With all the buzz around cloud technology, it’s not uncommon to come across a team or organization that is planning or currently in the process of migrating data from one or more legacy systems over to a cloud infrastructure. And this is for a good reason. Moving to the cloud offers an opportunity to use data in different ways by different consumers (e.g., data scientists, analytic teams). This may be exactly what you’re working on — trying to determine which cloud to migrate to, what resources it will require, and how long it will take, among many other factors.
While these are all important considerations, it is critical to think about how you will clean and curate your data before any migration. It’s all too common for organizations to lift and shift their data without giving prior thought to improving the quality of the data before it’s moved. So while the data may reside in a new location (the cloud), it is still as unusable as before, and the data consumers don’t possess an intimate knowledge of the data or how it got there.
Why is this? Principally it’s because the data is still sitting in several places (albeit on the cloud) and is not defined into logical entities that the business can easily digest.
Think of this issue like moving into a new apartment. Would you pack up the messes in your old place and simply ship the messes to your new apartment? Of course not. More likely, you would neatly organize and pack the things you plan to bring so that when it gets to your new place, it’s easy to unpack, and you’ve given yourself a fresh and clean start.
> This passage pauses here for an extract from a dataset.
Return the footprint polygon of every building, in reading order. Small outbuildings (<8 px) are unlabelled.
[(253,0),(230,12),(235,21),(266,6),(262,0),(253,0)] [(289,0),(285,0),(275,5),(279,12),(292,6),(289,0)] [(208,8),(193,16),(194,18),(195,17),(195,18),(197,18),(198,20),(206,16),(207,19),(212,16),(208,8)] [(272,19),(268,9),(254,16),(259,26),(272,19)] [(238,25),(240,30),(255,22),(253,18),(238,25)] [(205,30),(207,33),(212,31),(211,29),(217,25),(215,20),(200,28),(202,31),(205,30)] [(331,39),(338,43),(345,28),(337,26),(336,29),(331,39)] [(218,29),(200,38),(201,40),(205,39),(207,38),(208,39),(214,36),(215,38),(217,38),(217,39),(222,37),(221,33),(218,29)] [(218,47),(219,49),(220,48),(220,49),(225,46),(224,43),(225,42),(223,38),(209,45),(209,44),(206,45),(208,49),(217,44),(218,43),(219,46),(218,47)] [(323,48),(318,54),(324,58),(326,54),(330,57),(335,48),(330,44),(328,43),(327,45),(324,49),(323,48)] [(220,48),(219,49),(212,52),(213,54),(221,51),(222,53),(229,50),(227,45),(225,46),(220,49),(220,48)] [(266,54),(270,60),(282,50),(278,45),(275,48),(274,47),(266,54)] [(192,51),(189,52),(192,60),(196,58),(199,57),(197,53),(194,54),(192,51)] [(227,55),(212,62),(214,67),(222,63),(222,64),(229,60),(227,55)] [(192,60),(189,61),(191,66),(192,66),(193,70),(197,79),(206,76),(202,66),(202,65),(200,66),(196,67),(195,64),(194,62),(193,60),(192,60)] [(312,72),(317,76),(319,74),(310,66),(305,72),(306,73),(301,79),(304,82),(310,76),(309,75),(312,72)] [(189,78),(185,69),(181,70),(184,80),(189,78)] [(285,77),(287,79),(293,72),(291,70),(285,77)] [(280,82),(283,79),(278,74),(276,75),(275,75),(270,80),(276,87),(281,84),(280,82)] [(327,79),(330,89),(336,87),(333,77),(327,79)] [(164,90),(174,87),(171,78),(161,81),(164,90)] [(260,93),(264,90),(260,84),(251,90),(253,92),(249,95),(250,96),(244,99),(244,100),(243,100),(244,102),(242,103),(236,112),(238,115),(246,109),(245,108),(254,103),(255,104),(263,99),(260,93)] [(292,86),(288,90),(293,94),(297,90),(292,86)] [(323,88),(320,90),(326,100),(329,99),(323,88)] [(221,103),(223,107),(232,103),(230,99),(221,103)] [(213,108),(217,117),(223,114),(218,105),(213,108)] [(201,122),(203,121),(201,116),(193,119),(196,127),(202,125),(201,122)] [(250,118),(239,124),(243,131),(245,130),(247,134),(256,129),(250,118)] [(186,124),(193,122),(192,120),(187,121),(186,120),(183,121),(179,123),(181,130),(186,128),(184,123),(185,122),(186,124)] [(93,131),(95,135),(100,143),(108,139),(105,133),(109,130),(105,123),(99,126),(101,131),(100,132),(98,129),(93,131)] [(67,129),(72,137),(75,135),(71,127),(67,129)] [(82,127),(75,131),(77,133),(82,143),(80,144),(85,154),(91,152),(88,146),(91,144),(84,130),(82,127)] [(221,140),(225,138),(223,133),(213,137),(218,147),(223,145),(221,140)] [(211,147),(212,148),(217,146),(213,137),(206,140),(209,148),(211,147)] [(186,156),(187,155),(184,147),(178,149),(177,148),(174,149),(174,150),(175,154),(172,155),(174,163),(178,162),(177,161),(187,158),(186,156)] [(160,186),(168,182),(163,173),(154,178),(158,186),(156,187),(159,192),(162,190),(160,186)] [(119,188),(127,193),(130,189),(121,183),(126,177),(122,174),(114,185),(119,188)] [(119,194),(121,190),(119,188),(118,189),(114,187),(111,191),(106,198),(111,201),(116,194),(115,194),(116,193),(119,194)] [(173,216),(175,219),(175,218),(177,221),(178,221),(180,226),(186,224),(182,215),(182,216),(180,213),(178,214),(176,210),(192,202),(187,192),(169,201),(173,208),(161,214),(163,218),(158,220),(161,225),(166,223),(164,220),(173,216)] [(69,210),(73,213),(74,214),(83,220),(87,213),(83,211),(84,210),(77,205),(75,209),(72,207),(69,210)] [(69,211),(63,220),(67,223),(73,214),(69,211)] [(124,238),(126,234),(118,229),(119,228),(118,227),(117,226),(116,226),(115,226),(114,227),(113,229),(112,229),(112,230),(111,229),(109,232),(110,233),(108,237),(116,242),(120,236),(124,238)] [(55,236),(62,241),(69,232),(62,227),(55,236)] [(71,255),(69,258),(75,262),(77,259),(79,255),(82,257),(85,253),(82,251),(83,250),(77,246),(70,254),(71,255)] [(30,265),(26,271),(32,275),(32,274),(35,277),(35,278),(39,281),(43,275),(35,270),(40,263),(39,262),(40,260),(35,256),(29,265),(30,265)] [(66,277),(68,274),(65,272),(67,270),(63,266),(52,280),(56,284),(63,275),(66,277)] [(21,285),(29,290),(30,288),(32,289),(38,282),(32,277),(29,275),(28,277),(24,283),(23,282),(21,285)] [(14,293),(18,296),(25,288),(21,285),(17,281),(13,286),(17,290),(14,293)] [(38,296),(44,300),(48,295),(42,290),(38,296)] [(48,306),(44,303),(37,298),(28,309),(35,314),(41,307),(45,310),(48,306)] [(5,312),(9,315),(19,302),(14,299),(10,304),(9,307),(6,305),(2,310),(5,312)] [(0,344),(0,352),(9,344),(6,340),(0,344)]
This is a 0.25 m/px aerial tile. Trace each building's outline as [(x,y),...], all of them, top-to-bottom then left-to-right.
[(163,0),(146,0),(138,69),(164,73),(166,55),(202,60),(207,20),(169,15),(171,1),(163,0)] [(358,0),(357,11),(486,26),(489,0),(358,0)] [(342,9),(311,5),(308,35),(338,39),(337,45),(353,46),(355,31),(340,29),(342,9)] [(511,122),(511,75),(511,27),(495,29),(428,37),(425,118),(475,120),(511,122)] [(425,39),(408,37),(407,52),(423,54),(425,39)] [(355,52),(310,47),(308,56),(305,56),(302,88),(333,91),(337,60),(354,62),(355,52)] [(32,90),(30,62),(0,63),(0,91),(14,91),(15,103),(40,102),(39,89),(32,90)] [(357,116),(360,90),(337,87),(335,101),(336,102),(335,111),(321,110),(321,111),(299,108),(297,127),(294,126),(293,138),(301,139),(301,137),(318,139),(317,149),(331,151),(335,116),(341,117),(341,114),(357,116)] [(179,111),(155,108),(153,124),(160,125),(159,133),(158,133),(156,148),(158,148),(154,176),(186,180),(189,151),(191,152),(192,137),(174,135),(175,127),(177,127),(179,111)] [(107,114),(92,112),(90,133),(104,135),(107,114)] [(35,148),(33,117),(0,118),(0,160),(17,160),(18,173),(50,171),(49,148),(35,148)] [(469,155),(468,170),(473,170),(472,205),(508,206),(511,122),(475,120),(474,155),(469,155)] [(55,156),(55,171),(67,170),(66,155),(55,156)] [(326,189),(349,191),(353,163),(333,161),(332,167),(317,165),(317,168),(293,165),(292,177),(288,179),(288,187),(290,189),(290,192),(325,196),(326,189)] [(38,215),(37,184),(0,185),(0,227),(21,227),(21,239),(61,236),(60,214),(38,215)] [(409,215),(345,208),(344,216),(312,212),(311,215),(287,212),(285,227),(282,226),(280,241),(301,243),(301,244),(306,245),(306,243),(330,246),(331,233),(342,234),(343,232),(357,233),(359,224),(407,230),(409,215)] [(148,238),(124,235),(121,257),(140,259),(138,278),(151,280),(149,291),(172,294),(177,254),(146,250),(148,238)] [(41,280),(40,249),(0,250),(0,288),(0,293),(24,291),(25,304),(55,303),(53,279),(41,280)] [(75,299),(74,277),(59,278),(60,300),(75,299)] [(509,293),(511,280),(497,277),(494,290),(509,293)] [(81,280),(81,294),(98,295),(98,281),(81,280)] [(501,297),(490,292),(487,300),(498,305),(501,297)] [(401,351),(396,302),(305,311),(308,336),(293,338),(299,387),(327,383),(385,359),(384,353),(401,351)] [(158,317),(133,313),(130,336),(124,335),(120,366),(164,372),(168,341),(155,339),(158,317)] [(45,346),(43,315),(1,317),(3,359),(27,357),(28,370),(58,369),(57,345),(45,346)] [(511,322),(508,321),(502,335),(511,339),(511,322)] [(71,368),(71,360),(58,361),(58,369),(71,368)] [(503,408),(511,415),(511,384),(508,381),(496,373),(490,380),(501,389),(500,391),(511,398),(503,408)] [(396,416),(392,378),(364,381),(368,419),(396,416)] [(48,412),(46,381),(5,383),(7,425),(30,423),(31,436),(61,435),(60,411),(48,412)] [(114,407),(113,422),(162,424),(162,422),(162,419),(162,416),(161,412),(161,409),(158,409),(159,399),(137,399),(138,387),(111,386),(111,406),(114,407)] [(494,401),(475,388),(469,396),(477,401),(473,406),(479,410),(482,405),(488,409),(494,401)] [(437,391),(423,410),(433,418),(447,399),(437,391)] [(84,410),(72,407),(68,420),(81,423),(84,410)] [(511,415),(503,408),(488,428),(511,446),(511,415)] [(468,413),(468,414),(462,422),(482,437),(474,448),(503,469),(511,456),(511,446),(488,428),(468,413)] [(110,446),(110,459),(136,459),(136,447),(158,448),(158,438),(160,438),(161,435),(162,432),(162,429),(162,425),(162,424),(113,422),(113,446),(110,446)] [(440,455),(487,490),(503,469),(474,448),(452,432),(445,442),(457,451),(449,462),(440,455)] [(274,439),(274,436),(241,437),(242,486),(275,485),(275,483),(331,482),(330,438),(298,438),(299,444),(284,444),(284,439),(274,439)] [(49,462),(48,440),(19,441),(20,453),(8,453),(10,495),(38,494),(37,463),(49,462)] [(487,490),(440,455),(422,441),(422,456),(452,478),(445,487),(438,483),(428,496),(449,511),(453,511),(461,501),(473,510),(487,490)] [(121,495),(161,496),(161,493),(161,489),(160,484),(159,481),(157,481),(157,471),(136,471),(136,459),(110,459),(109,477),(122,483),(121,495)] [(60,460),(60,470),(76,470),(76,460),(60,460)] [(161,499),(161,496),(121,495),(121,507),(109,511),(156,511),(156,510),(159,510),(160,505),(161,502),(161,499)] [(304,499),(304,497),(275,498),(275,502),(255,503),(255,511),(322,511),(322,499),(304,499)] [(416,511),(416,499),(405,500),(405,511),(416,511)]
The same logic can be applied to data migrations; figure out what is most important to shift, logically organize, master, and curate, and then migrate to the new infrastructure. Taking the time to organize and curate data into logical entities allows you to have a known baseline to plug into existing applications today and new ones tomorrow.
ETL alone cannot solve cloud migration issues
A typical migration process may heavily utilize an ETL tool to move data from multiple source systems. Also, ETL services are used to build the required logical entities (customers, accounts, etc.) for reporting and any further processing of data before being stored in a downstream data warehouse for consumption. There may be additional reporting logic needed to power the analytics and reporting downstream systems and any future migration efforts. Some of the common pitfalls with this strategy are:
The Tamr Advantage
Tamr can be used to generate the logical entities for reporting via accelerated schema mapping and data mastering. This can provide a trusted view of each entity for reporting combining data from multiple sources from Day 1. Reporting systems can use this data and any other data that may not need to go through Tamr (e.g., transactions).
The need for complex additional ETL is severely reduced due to Tamr’s machine learning-based capabilities for reporting and migration.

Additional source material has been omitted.